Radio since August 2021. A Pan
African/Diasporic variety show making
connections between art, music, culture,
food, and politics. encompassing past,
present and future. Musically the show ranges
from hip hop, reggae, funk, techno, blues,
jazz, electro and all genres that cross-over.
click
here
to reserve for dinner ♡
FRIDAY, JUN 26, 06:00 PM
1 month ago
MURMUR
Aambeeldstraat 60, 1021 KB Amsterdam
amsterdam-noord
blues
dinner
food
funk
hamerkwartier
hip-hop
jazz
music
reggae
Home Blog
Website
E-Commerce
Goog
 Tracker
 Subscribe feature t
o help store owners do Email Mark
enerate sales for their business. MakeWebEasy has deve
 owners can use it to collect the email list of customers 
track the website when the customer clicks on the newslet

++++

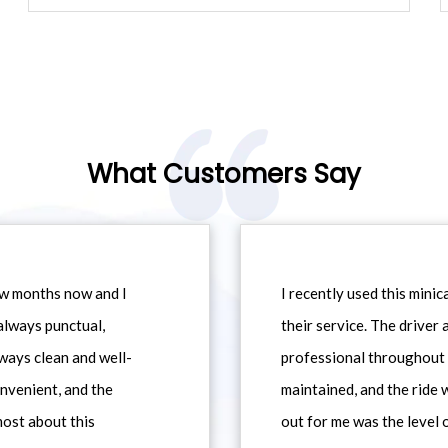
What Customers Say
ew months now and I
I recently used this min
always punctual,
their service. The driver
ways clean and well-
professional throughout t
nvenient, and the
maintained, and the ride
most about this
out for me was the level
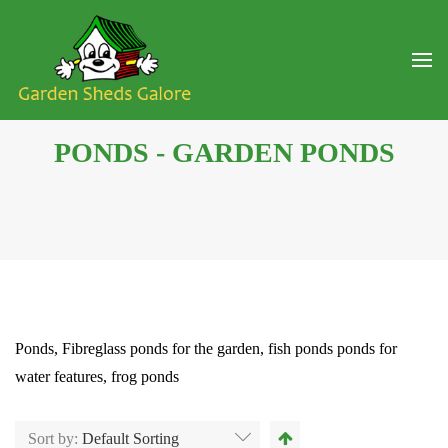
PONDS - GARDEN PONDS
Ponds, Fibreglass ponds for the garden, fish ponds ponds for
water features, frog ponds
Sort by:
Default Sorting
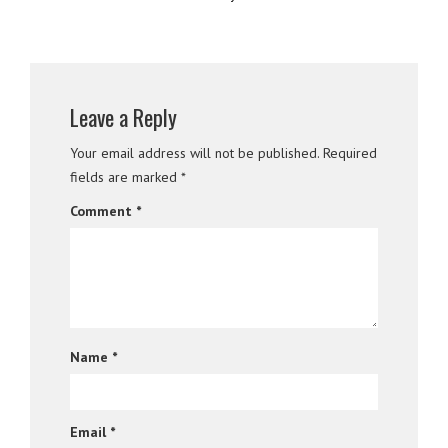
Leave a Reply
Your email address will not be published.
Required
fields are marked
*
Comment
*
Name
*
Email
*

++++

- _WORK TO BE COMPLETED_: Reproduce exactly the entries above, limited to the lines from the one with "Radio since August 2021. A Pan" through the one with "hamerkwartier", both included.

- _EXERCISE SOLUTION_:
Radio since August 2021. A Pan
African/Diasporic variety show making
connections between art, music, culture,
food, and politics. encompassing past,
present and future. Musically the show ranges
from hip hop, reggae, funk, techno, blues,
jazz, electro and all genres that cross-over.
click
here
to reserve for dinner ♡
FRIDAY, JUN 26, 06:00 PM
1 month ago
MURMUR
Aambeeldstraat 60, 1021 KB Amsterdam
amsterdam-noord
blues
dinner
food
funk
hamerkwartier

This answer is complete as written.